When carrying out practical work, inevitably there will be some equipment that “does not work”. This can be a major problem for the teacher, as students get frustrated that they cannot get their experiment to work and they want you as the teacher to sort it out for them. Of course, even if you have just three or four groups with problems, it can severely disrupt the flow of the lesson if you are having to sort it all out yourself.

There are a few stages to addressing this issue: preparation of the equipment; students’ clear understanding of the practical procedure, theory and outputs; and, most crucially, a mind-set of problem solving, where reliance on teacher input is almost a last resort.

Preparation of the equipment

In many cases, the reason that a practical is “not working” is due to an error in the set-up or understanding of the students. However, particularly with electrical circuits, faulty equipment can be the stumbling block. In this step, your teacher and technician colleagues are key. During a practical lesson, any faulty equipment (e.g. flat battery, faulty wire, blown bulb) should be removed and set aside in a different place – not thrown back into the same box at the end of a lesson, causing the same problem for the next group. This links to the problem solving mind-set – as students understand the importance of identifying and removing faulty equipment in their practical set-up, this will help all students and teachers using the same equipment across the school.

WRITTEN PROBLEM 1: In the records, substitute "division" for "phylum" throughout the stretch from the line that contains "common name: Common rosefinch" through the line that contains "scientific name: Nadata gibbosa", both lines included, and write out that stretch again with nothing else changed.

Data records:
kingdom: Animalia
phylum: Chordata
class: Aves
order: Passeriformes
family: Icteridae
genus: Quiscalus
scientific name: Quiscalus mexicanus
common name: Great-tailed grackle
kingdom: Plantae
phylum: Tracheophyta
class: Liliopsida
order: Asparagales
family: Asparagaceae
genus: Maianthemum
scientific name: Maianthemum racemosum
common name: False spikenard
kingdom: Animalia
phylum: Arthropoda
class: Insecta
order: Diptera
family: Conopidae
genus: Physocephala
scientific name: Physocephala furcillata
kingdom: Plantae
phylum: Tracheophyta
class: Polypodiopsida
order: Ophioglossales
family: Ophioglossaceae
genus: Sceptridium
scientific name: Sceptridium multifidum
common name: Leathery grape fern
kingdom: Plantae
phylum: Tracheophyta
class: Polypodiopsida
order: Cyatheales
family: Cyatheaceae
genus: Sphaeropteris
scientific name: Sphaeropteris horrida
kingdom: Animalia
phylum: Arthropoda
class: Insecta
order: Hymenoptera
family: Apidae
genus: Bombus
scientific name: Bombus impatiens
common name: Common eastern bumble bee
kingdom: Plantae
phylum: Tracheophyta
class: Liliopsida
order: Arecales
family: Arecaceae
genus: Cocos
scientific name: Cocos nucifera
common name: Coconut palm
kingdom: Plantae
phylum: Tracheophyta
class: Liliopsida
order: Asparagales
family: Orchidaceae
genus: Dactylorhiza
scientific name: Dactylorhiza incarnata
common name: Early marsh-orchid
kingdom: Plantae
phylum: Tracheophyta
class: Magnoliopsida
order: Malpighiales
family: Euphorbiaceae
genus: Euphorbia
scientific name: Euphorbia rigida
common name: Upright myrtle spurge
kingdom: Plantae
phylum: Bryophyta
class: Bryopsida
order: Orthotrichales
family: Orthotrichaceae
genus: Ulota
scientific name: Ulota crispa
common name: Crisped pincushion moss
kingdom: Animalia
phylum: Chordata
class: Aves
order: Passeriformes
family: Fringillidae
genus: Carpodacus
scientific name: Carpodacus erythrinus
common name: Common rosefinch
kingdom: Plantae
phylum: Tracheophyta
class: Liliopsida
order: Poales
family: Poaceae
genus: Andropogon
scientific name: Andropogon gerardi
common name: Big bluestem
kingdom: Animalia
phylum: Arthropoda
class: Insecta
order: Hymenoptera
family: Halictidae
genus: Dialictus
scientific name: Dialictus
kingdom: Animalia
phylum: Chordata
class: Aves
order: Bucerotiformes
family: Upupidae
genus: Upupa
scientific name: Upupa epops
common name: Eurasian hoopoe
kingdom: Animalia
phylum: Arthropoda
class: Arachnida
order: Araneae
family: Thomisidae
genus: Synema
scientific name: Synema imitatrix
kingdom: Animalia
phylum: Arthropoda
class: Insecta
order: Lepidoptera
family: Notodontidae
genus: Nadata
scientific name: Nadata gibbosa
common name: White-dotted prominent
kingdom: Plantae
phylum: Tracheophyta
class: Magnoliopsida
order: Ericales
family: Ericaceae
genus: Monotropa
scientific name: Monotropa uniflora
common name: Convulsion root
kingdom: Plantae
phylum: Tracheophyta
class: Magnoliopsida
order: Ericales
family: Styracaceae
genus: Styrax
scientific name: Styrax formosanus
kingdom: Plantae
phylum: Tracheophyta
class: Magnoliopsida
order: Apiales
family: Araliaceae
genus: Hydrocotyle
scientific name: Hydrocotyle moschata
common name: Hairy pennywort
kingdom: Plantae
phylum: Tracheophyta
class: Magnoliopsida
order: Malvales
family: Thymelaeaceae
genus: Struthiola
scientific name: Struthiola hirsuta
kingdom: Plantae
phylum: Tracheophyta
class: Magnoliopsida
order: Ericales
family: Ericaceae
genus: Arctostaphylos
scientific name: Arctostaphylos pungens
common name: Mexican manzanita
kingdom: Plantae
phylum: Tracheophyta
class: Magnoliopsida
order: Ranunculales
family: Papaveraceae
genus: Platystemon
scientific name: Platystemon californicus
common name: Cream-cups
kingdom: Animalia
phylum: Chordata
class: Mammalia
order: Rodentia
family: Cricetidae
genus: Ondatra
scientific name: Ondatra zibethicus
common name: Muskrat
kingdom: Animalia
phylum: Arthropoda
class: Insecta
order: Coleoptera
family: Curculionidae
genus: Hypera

WRITTEN PROBLEM 2: Continue the passage about equipment that fails during practical lessons, starting after its final sentence.

TASK RESULT 1:
common name: Common rosefinch
kingdom: Plantae
division: Tracheophyta
class: Liliopsida
order: Poales
family: Poaceae
genus: Andropogon
scientific name: Andropogon gerardi
common name: Big bluestem
kingdom: Animalia
division: Arthropoda
class: Insecta
order: Hymenoptera
family: Halictidae
genus: Dialictus
scientific name: Dialictus
kingdom: Animalia
division: Chordata
class: Aves
order: Bucerotiformes
family: Upupidae
genus: Upupa
scientific name: Upupa epops
common name: Eurasian hoopoe
kingdom: Animalia
division: Arthropoda
class: Arachnida
order: Araneae
family: Thomisidae
genus: Synema
scientific name: Synema imitatrix
kingdom: Animalia
division: Arthropoda
class: Insecta
order: Lepidoptera
family: Notodontidae
genus: Nadata
scientific name: Nadata gibbosa

TASK RESULT 2:
Practical procedure, theory and outputs

Before commencing the practical, students should be able to describe what they are going to measure, and how they are going to measure it. In many cases, they should also be able to say why they are carrying out the practical, but sometimes this understanding will come during or after the practical work has been carried out. In the case of our work with electrical circuits, drawing out the circuit diagram and being able to describe the expected behaviour of the circuit will not only mitigate problems when using the real circuit components but it will also allow formative assessment of the students understanding of the procedure and circuit theory. Teachers can ask students to describe each part of the circuit they have drawn and how the components will work together. This can help to identify gaps in their knowledge or misconceptions.

A mind-set of problem solving

An expectation that a practical set-up will work straight “out of the box”, or piece of computer code will work first-time, or a tricky mathematics problem will be solved on the first attempt is not good preparation for the real world of STEM careers. Failure is often key to success – James Dyson made 5,126 versions of his vacuum cleaner before finding the one that worked and started off a multi-billion pound company.

Students should try to identify why their set-up is not working as expected, first working with peers in their own group and then checking with other groups. Collaboration between groups can be encouraged to ensure the best outcomes for all – copying the experimental set-up is OK, as long as they understand what they have copied and how it may differ from their first attempt.

This mind-set is important when dealing with electrical circuits. In the next step we will look at an example of an alternative teaching plan for when things go wrong. In the next activity we look at how problems can be changed into assessment opportunities.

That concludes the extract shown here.